I have a second Data Studios instance running here that I’ve called dev environment. And it is running a VSCode instance. So an image running VSCode.

I can connect to that. And here I’m dropped down to what looks like just VSCode, but it’s running in the browser. I’m running in a Seqera Platform.

And I’ve got a little Nextflow project. This is some very advanced computational biology work going on here. You’ll see, this is a workflow with a single process that creates a text file that says hello.

Phil Ewels: You should use that Data Studio I set up, it had a description, hello world.

Rob Syme: Yeah, exactly. Would be very appropriate.

But one of the nice things about this is that we are running this Data Studio in an AWS batch job, that has permissions, all the permissions that those AWS batch jobs run. When you submit Nextflow in Seqera Platform, Nextflow runs as an AWS batch job, and then submits all the component tasks.

So I know already ahead of time that this EC2 instance has permissions to submit jobs to AWS batch.

I can see this is running in this compute environment with this name “on_demand_data_studios”. If I look in the compute environments tab, I can inspect the details of this compute environment and it actually lists the head and the compute queue names.

So these are the names that correspond to AWS batch queues.

Phil Ewels: So Just to reiterate this is the compute environment that was spun up for the Data Studios. And when you do that with Tower Forge, as it’s called, it, it creates all the AWS infrastructure for you. And AWS Batch works a little bit like an HPC job scheduler, I guess it’s got these different queues.

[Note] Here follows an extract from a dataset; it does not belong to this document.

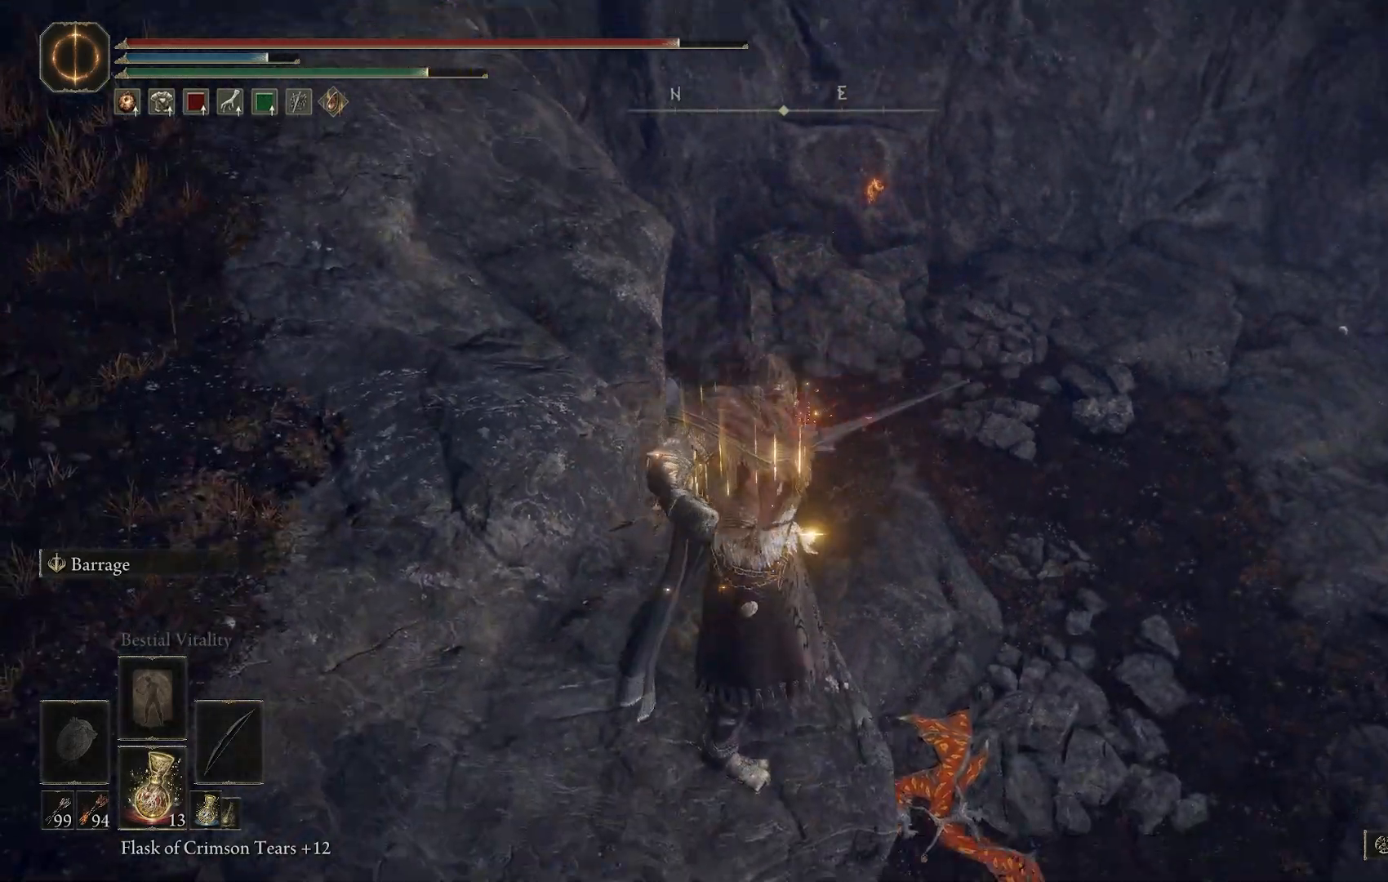
Gameplay with a controller (PlayStation layout); each line is a JSON object with the inputs held at the frame after it. "events" lists button and stick changes between this image and that frame as [ms after this image, input, new state], when the widget could be followed in between.
{"buttons": [], "left_stick": "center", "right_stick": "right", "events": [[117, "right_stick", "right"]]}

And here, this is the native AWS Batch identifier for that compute queue.

Rob Syme: Right. And so this will work if you create the compute environment with Tower Forge. But even if you created it manually, if you’re in a larger organization that has very specific policies about how these AWS environments will get set up, and you’ve created head and compute queues manually. Those compute queues will still be listed here in the details page.

And I can still submit jobs to them because I know that like these compute environments will need to have the permissions necessary to submit jobs.

So I can just copy that and I’ve added just a small amount of configuration. I’ve just dropped this in a nextflow.config in the root directory of the workflow. So I know it’s going to get picked up. But I could just as easily pop it in my home directory. So in here, ~/.nextflow/config. And maybe I could put it under a profile, maybe AWS or remote or AWS batch.

Then I could switch between running tasks locally and , submitting tasks to AWS batch. This might be particularly handy if you have specific processes that are a bit larger and you would like those to be submitted to the remote AWS batch and have the rest run directly on your Data Studios instance.

Phil Ewels: Okay, so I could run a workflow in a Data Studio and most of it could run on the local executor, which would be the head job running on AWS batch. But if I have anything particularly big, a single process in the pipeline, which is heavy, I could tell it to use a different queue for that one process. And it would submit those tasks off to a different AWS batch queue, which has more heavy duty instance types. Is that right?

Rob Syme: Spot on. The caveat that you’ll need to run Fusion and Wave to provision Fusion, probably inside of singularity containers for those local tasks.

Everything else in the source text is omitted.